Le 20 avril 1894, ce dernier vendit Servigny à M. Delaunay, maire de Troyes, « pour servir à l’établissement d’une distribution d’eau dans la ville de Troyes » (voir « Histoire d’eau »).

 

En 1941, la Municipalité souhaite créer une colonie sanitaire de vacances, une enquête ayant révélé que parmi les écoliers, 800 au minimum présentaient des caractères de faiblesse physiologique.

 

Furent édifiés 16 bâtiments ou pavillons : administration, infirmerie, personnel, lavabos et douches, cuisine, réfectoire, préau couvert, W-C. avec cabines sur fosses septiques, 2 châteaux d’eau (réservoirs en tôle) et 8 dortoirs pour 400 enfants.

 

En août 1941, 242 garçons partaient pour la 1ère fois à Servigny, accompagnés du Maire de Troyes et de plusieurs personnalités, et en septembre, 242 filles leur succèdent. Le Préfet, l’Evêque, l’Inspecteur d’Académie, la Municipalité troyenne, et de nombreuses personnalités inaugurèrent le 14 août la première tranche de travaux.

 

On pénètre dans le domaine des enfants par une porte monumentale Louis XV, seul vestige de la seigneurie du XVII° siècle.
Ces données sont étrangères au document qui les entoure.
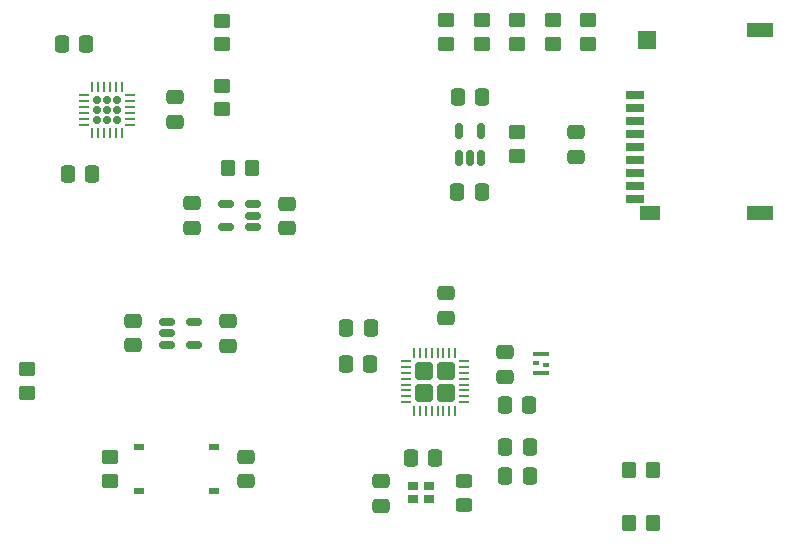
<source format=gtp>
%TF.GenerationSoftware,KiCad,Pcbnew,9.0.1*%
%TF.CreationDate,2025-04-18T15:20:57+02:00*%
%TF.ProjectId,random_sampler,72616e64-6f6d-45f7-9361-6d706c65722e,rev?*%
%TF.SameCoordinates,Original*%
%TF.FileFunction,Paste,Top*%
%TF.FilePolarity,Positive*%
%FSLAX46Y46*%
G04 Gerber Fmt 4.6, Leading zero omitted, Abs format (unit mm)*
G04 Created by KiCad (PCBNEW 9.0.1) date 2025-04-18 15:20:57*
%MOMM*%
%LPD*%
G01*
G04 APERTURE LIST*
G04 Aperture macros list*
%AMRoundRect*
0 Rectangle with rounded corners*
0 $1 Rounding radius*
0 $2 $3 $4 $5 $6 $7 $8 $9 X,Y pos of 4 corners*
0 Add a 4 corners polygon primitive as box body*
4,1,4,$2,$3,$4,$5,$6,$7,$8,$9,$2,$3,0*
0 Add four circle primitives for the rounded corners*
1,1,$1+$1,$2,$3*
1,1,$1+$1,$4,$5*
1,1,$1+$1,$6,$7*
1,1,$1+$1,$8,$9*
0 Add four rect primitives between the rounded corners*
20,1,$1+$1,$2,$3,$4,$5,0*
20,1,$1+$1,$4,$5,$6,$7,0*
20,1,$1+$1,$6,$7,$8,$9,0*
20,1,$1+$1,$8,$9,$2,$3,0*%
G04 Aperture macros list end*
%ADD10RoundRect,0.250000X-0.337500X-0.475000X0.337500X-0.475000X0.337500X0.475000X-0.337500X0.475000X0*%
%ADD11R,1.397000X0.406400*%
%ADD12R,0.508000X0.304800*%
%ADD13RoundRect,0.250000X0.337500X0.475000X-0.337500X0.475000X-0.337500X-0.475000X0.337500X-0.475000X0*%
%ADD14RoundRect,0.250000X0.450000X-0.350000X0.450000X0.350000X-0.450000X0.350000X-0.450000X-0.350000X0*%
%ADD15RoundRect,0.250000X0.475000X-0.337500X0.475000X0.337500X-0.475000X0.337500X-0.475000X-0.337500X0*%
%ADD16RoundRect,0.250000X-0.450000X0.325000X-0.450000X-0.325000X0.450000X-0.325000X0.450000X0.325000X0*%
%ADD17RoundRect,0.250000X-0.475000X0.337500X-0.475000X-0.337500X0.475000X-0.337500X0.475000X0.337500X0*%
%ADD18R,1.600000X0.700000*%
%ADD19R,1.800000X1.200000*%
%ADD20R,1.500000X1.600000*%
%ADD21R,2.200000X1.200000*%
%ADD22RoundRect,0.160000X-0.160000X0.160000X-0.160000X-0.160000X0.160000X-0.160000X0.160000X0.160000X0*%
%ADD23RoundRect,0.062500X-0.062500X0.375000X-0.062500X-0.375000X0.062500X-0.375000X0.062500X0.375000X0*%
%ADD24RoundRect,0.062500X-0.375000X0.062500X-0.375000X-0.062500X0.375000X-0.062500X0.375000X0.062500X0*%
%ADD25RoundRect,0.250000X-0.450000X0.350000X-0.450000X-0.350000X0.450000X-0.350000X0.450000X0.350000X0*%
%ADD26RoundRect,0.150000X0.512500X0.150000X-0.512500X0.150000X-0.512500X-0.150000X0.512500X-0.150000X0*%
%ADD27RoundRect,0.150000X-0.512500X-0.150000X0.512500X-0.150000X0.512500X0.150000X-0.512500X0.150000X0*%
%ADD28RoundRect,0.250000X-0.350000X-0.450000X0.350000X-0.450000X0.350000X0.450000X-0.350000X0.450000X0*%
%ADD29RoundRect,0.250000X0.350000X0.450000X-0.350000X0.450000X-0.350000X-0.450000X0.350000X-0.450000X0*%
%ADD30RoundRect,0.150000X0.150000X-0.512500X0.150000X0.512500X-0.150000X0.512500X-0.150000X-0.512500X0*%
%ADD31RoundRect,0.250000X0.495000X0.495000X-0.495000X0.495000X-0.495000X-0.495000X0.495000X-0.495000X0*%
%ADD32RoundRect,0.062500X0.337500X0.062500X-0.337500X0.062500X-0.337500X-0.062500X0.337500X-0.062500X0*%
%ADD33RoundRect,0.062500X0.062500X0.337500X-0.062500X0.337500X-0.062500X-0.337500X0.062500X-0.337500X0*%
%ADD34R,0.850000X0.750000*%
%ADD35R,0.952500X0.558800*%
G04 APERTURE END LIST*
D10*
%TO.C,C4*%
X53962500Y-50050000D03*
X56037500Y-50050000D03*
%TD*%
D11*
%TO.C,XTAL1*%
X57000000Y-41350001D03*
D12*
X57445999Y-40648975D03*
D11*
X57000000Y-39749999D03*
D12*
X56554001Y-40444000D03*
%TD*%
D13*
%TO.C,C2*%
X42537500Y-40550000D03*
X40462500Y-40550000D03*
%TD*%
D14*
%TO.C,R3*%
X55000000Y-13455000D03*
X55000000Y-11455000D03*
%TD*%
D15*
%TO.C,C15*%
X30500000Y-39000000D03*
X30500000Y-36925000D03*
%TD*%
D16*
%TO.C,L1*%
X50500000Y-50450000D03*
X50500000Y-52500000D03*
%TD*%
D17*
%TO.C,C13*%
X35500000Y-27000000D03*
X35500000Y-29075000D03*
%TD*%
D14*
%TO.C,R5*%
X58000000Y-13455000D03*
X58000000Y-11455000D03*
%TD*%
D18*
%TO.C,J1*%
X64950000Y-17750000D03*
X64950000Y-18850000D03*
X64950000Y-19950000D03*
X64950000Y-21050000D03*
X64950000Y-22150000D03*
X64950000Y-23250000D03*
X64950000Y-24350000D03*
X64950000Y-25450000D03*
X64950000Y-26550000D03*
D19*
X66250000Y-27750000D03*
D20*
X66000000Y-13150000D03*
D21*
X75550000Y-27750000D03*
X75550000Y-12250000D03*
%TD*%
D22*
%TO.C,U2*%
X21120000Y-18192500D03*
X20250000Y-18192500D03*
X19380000Y-18192500D03*
X21120000Y-19062500D03*
X20250000Y-19062500D03*
X19380000Y-19062500D03*
X21120000Y-19932500D03*
X20250000Y-19932500D03*
X19380000Y-19932500D03*
D23*
X21500000Y-17125000D03*
X21000000Y-17125000D03*
X20500000Y-17125000D03*
X20000000Y-17125000D03*
X19500000Y-17125000D03*
X19000000Y-17125000D03*
D24*
X18312500Y-17812500D03*
X18312500Y-18312500D03*
X18312500Y-18812500D03*
X18312500Y-19312500D03*
X18312500Y-19812500D03*
X18312500Y-20312500D03*
D23*
X19000000Y-21000000D03*
X19500000Y-21000000D03*
X20000000Y-21000000D03*
X20500000Y-21000000D03*
X21000000Y-21000000D03*
X21500000Y-21000000D03*
D24*
X22187500Y-20312500D03*
X22187500Y-19812500D03*
X22187500Y-19312500D03*
X22187500Y-18812500D03*
X22187500Y-18312500D03*
X22187500Y-17812500D03*
%TD*%
D15*
%TO.C,C10*%
X54000000Y-41625000D03*
X54000000Y-39550000D03*
%TD*%
D17*
%TO.C,C14*%
X27500000Y-26962500D03*
X27500000Y-29037500D03*
%TD*%
D25*
%TO.C,R11*%
X30000000Y-11500000D03*
X30000000Y-13500000D03*
%TD*%
D26*
%TO.C,U3*%
X32637500Y-28950000D03*
X32637500Y-28000000D03*
X32637500Y-27050000D03*
X30362500Y-27050000D03*
X30362500Y-28950000D03*
%TD*%
D15*
%TO.C,C17*%
X60000000Y-22992500D03*
X60000000Y-20917500D03*
%TD*%
D14*
%TO.C,R6*%
X49000000Y-13455000D03*
X49000000Y-11455000D03*
%TD*%
D27*
%TO.C,U4*%
X25362500Y-37012500D03*
X25362500Y-37962500D03*
X25362500Y-38912500D03*
X27637500Y-38912500D03*
X27637500Y-37012500D03*
%TD*%
D14*
%TO.C,R2*%
X52000000Y-13455000D03*
X52000000Y-11455000D03*
%TD*%
D10*
%TO.C,C6*%
X53925000Y-44050000D03*
X56000000Y-44050000D03*
%TD*%
D28*
%TO.C,R9*%
X30500000Y-24000000D03*
X32500000Y-24000000D03*
%TD*%
D17*
%TO.C,C19*%
X26000000Y-17962500D03*
X26000000Y-20037500D03*
%TD*%
D10*
%TO.C,C3*%
X53962500Y-47550000D03*
X56037500Y-47550000D03*
%TD*%
D15*
%TO.C,C7*%
X32000000Y-50500000D03*
X32000000Y-48425000D03*
%TD*%
D14*
%TO.C,R10*%
X30000000Y-19000000D03*
X30000000Y-17000000D03*
%TD*%
D15*
%TO.C,C9*%
X43500000Y-52550000D03*
X43500000Y-50475000D03*
%TD*%
D10*
%TO.C,C12*%
X49962500Y-17955000D03*
X52037500Y-17955000D03*
%TD*%
D15*
%TO.C,C5*%
X49000000Y-36625000D03*
X49000000Y-34550000D03*
%TD*%
D17*
%TO.C,C16*%
X22500000Y-36887500D03*
X22500000Y-38962500D03*
%TD*%
D25*
%TO.C,R1*%
X20500000Y-48462500D03*
X20500000Y-50462500D03*
%TD*%
D14*
%TO.C,R4*%
X61000000Y-13455000D03*
X61000000Y-11455000D03*
%TD*%
D29*
%TO.C,R13*%
X66500000Y-54000000D03*
X64500000Y-54000000D03*
%TD*%
D10*
%TO.C,C11*%
X16425000Y-13500000D03*
X18500000Y-13500000D03*
%TD*%
D30*
%TO.C,U5*%
X50050000Y-23092500D03*
X51000000Y-23092500D03*
X51950000Y-23092500D03*
X51950000Y-20817500D03*
X50050000Y-20817500D03*
%TD*%
D25*
%TO.C,R7*%
X13500000Y-41000000D03*
X13500000Y-43000000D03*
%TD*%
D31*
%TO.C,U1*%
X48925000Y-42975000D03*
X48925000Y-41125000D03*
X47075000Y-42975000D03*
X47075000Y-41125000D03*
D32*
X50450000Y-43800000D03*
X50450000Y-43300000D03*
X50450000Y-42800000D03*
X50450000Y-42300000D03*
X50450000Y-41800000D03*
X50450000Y-41300000D03*
X50450000Y-40800000D03*
X50450000Y-40300000D03*
D33*
X49750000Y-39600000D03*
X49250000Y-39600000D03*
X48750000Y-39600000D03*
X48250000Y-39600000D03*
X47750000Y-39600000D03*
X47250000Y-39600000D03*
X46750000Y-39600000D03*
X46250000Y-39600000D03*
D32*
X45550000Y-40300000D03*
X45550000Y-40800000D03*
X45550000Y-41300000D03*
X45550000Y-41800000D03*
X45550000Y-42300000D03*
X45550000Y-42800000D03*
X45550000Y-43300000D03*
X45550000Y-43800000D03*
D33*
X46250000Y-44500000D03*
X46750000Y-44500000D03*
X47250000Y-44500000D03*
X47750000Y-44500000D03*
X48250000Y-44500000D03*
X48750000Y-44500000D03*
X49250000Y-44500000D03*
X49750000Y-44500000D03*
%TD*%
D13*
%TO.C,C8*%
X48037500Y-48475000D03*
X45962500Y-48475000D03*
%TD*%
D25*
%TO.C,R8*%
X55000000Y-20955000D03*
X55000000Y-22955000D03*
%TD*%
D13*
%TO.C,C1*%
X42575000Y-37550000D03*
X40500000Y-37550000D03*
%TD*%
D34*
%TO.C,Y1*%
X47500000Y-50925000D03*
X46150000Y-50925000D03*
X46150000Y-51975000D03*
X47500000Y-51975000D03*
%TD*%
D10*
%TO.C,C20*%
X16925000Y-24500000D03*
X19000000Y-24500000D03*
%TD*%
D28*
%TO.C,R12*%
X64500000Y-49500000D03*
X66500000Y-49500000D03*
%TD*%
D13*
%TO.C,C18*%
X52000000Y-25955000D03*
X49925000Y-25955000D03*
%TD*%
D35*
%TO.C,U6*%
X29362700Y-51316700D03*
X23000000Y-51316700D03*
X29362700Y-47608300D03*
X23000000Y-47608300D03*
%TD*%
M02*

</source>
En 1942, 455 fillettes furent suivies par 422 garçons. Le 4 août eut lieu l’inauguration définitive, avec un nombre impressionnant de personnalités. Mgr Lefèvre, évêque de Troyes consacra la chapelle ce jour-là. Puis, la colonie fut pourvue d’un stade avec piste, portique, basket, volley, piscine, salles de récréation et de repos, bibliothèque…

 

Je ne peux terminer ce chapitre sans rendre hommage à Mademoiselle Roblot, ancienne institutrice qui dirigea d’une main de maître cette colonie pendant de très nombreuses années (je l’avais d’ailleurs choisie comme secrétaire de la Maison des jeunes et de la Culture que j’avais créée en 1959), et à Mlle Pierrel à l'économat.

 

Les bâtiments étant vétustes, et n’ayant plus beaucoup de demandes, la mairie de Troyes fit un appel d’offres à des sociétés privées. Celle retenue, cessa de fonctionner en 2007 après un problème d’encadrement.

 

Désaffecté, le domaine de Servigny a retrouvé une nouvelle jeunesse grâce à l’association de la ville de Troyes et de la maison de Champagne Moët et Chandon : les 3 dortoirs rénovés accueillent aujourd’hui près de 70 vendangeurs.

 

Charles Arpin, qui fut directeur de Chanteloup et créa les premières colonies de vacances « Le Grand Air », écrivait en 1950 : « La Ville de Troyes aura le grand mérite d’avoir, dans un site jadis agité par les passions humaines, recréé parmi les sylphes et les sylvains, à l’ombre des bois et au clapotis des eaux, de la vie, de la vie jeune, forte et bonne, capable dans un proche avenir d’œuvrer dans l’enthousiasme et la foi, pour une Patrie rénovée, unie et fraternelle. La Vie appelle la Vie ».